With Northwestern's regular season over, and only the bowl game remaining, it's time to evaluate the Wildcats' 2015 season. Over the next two weeks, between Monday, Dec. 14 and Christmas, we'll be going position by position and doling out grades to every Northwestern player that was a significant contributor this year. We'll start with the quarterbacks, progress through the offense, move over to the defensive side of the ball, and then finish up with special teams and coaches on Christmas Eve.
Today, we look at the super backs.
Dan Vitale: B
33 receptions, 355 yards, 4 touchdowns
In his senior season, Vitale emerged as Clayton Thorson's top receiver and led the team in receptions, yards and touchdowns. He also played a big role in Northwestern's running game, helping seal the edge as a tight end and pave the way as a fullback. This versatility is what makes Vitale so special, and an NFL prospect.
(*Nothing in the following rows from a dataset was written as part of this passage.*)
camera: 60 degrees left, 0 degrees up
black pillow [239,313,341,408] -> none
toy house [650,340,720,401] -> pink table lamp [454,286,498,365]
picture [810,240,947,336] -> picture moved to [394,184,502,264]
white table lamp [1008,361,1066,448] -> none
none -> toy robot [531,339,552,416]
Despite his team-leading numbers, Vitale was massively underused as a receiver by offensive coordinator Mick McCall this season. His 33 receptions and 355 yards were both Vitale's lowest totals since he amassed 28 and 288 his freshman year. He seemingly wasn't targeted at all at times, as he had just one reception in three games and only two receptions another three times. It's hard to penalize Vitale for his lack of involvement in the offense, especially with a freshman quarterback that struggled with accuracy and pass efficiency. But the fact of the matter is that Vitale's production was down in every statistic but touchdowns.
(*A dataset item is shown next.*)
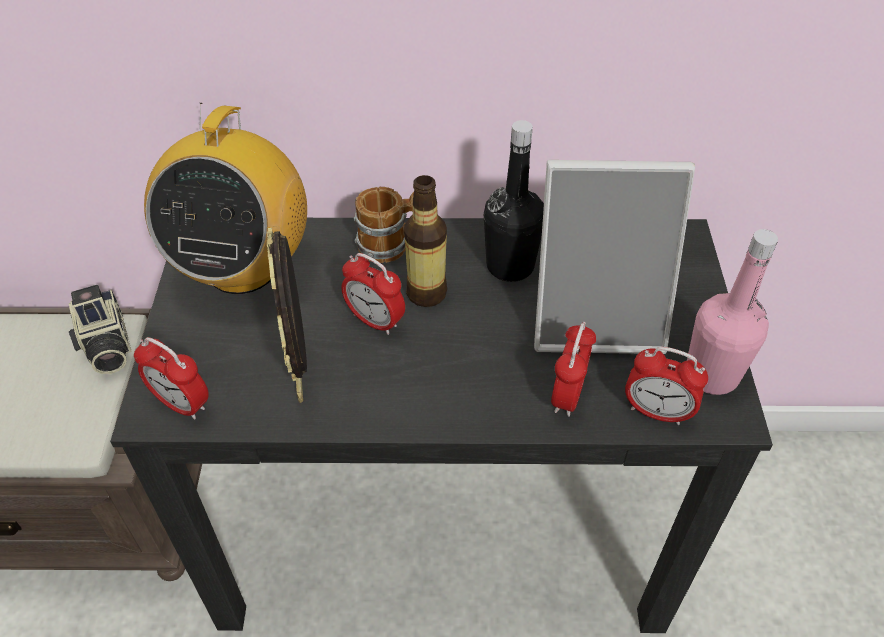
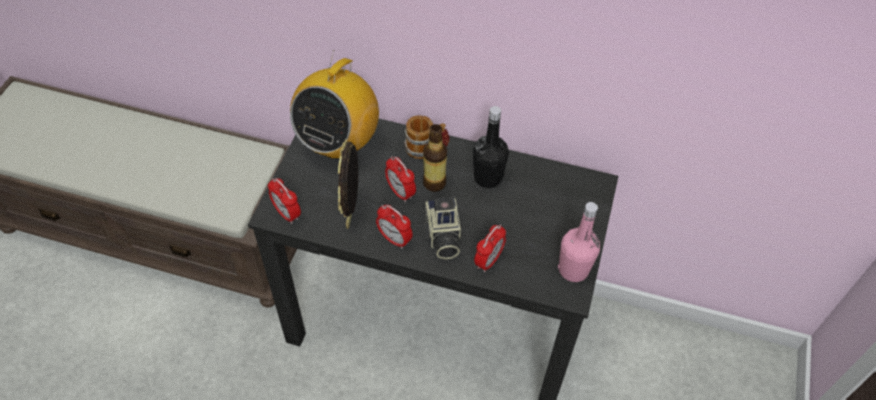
camera: 15 degrees right, 5 degrees up
camera [69,285,131,374] -> camera moved to [423,198,461,259]
picture frame [534,160,695,354] -> none
alarm clock [625,347,708,425] -> alarm clock moved to [376,205,413,249]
When involved in the offense, however, Vitale produced. The senior's best game of the year came against a pesky Ball State team in which he had 5 catches for 105 yards, including a 66-yard touchdown, the longest catch of his career. His second touchdown, a 22-yard reception, put Northwestern ahead for good. Vitale's third and fourth touchdowns were just as meaningful; the third was a 37-yard reception against Nebraska where Vitale stretched to get into the endzone to put Northwestern up 27-22 while the fourth came on a dangerous throw to the flat from Thorson that Vitale juggled, hauled in, and turned up the sideline for a 19 yards to tie up the Illinois game. He also caught five big passes against Penn State. Vitale played well when used in the offense but with his receptions and yards being down from his sophomore and junior seasons, he earns a B.
Garrett Dickerson: C-
11 receptions, 133 yards, 0 touchdowns
Like Vitale, it's hard to punish Dickerson for his lack of involvement in the offense. At 6'3", 250 pounds, the Wildcats were probably hoping to see a lot of growth from Dickerson in his sophomore campaign, especially as a receiver. He is definitely next in line to see more playing time with the graduation of Vitale, and will likely become a more consistent part of the offense next season. The blue-chipper's production was somewhat limited by an injury he suffered against Ball State, causing him to miss the Minnesota game. He still went without a reception in two full games.
Dickerson's two best games of the year came in big wins against Penn State and Wisconsin. He had a big 26-yard reception on third down against the Nittany Lions as well as a 20-yard reception against the Badgers. Dickerson did, however, drop what would have been a big completion in the Penn State win. Dickerson's production this season is worthy of a passing grade, but his lack of consistency, as well as a couple untimely drops, keeps him at a C-.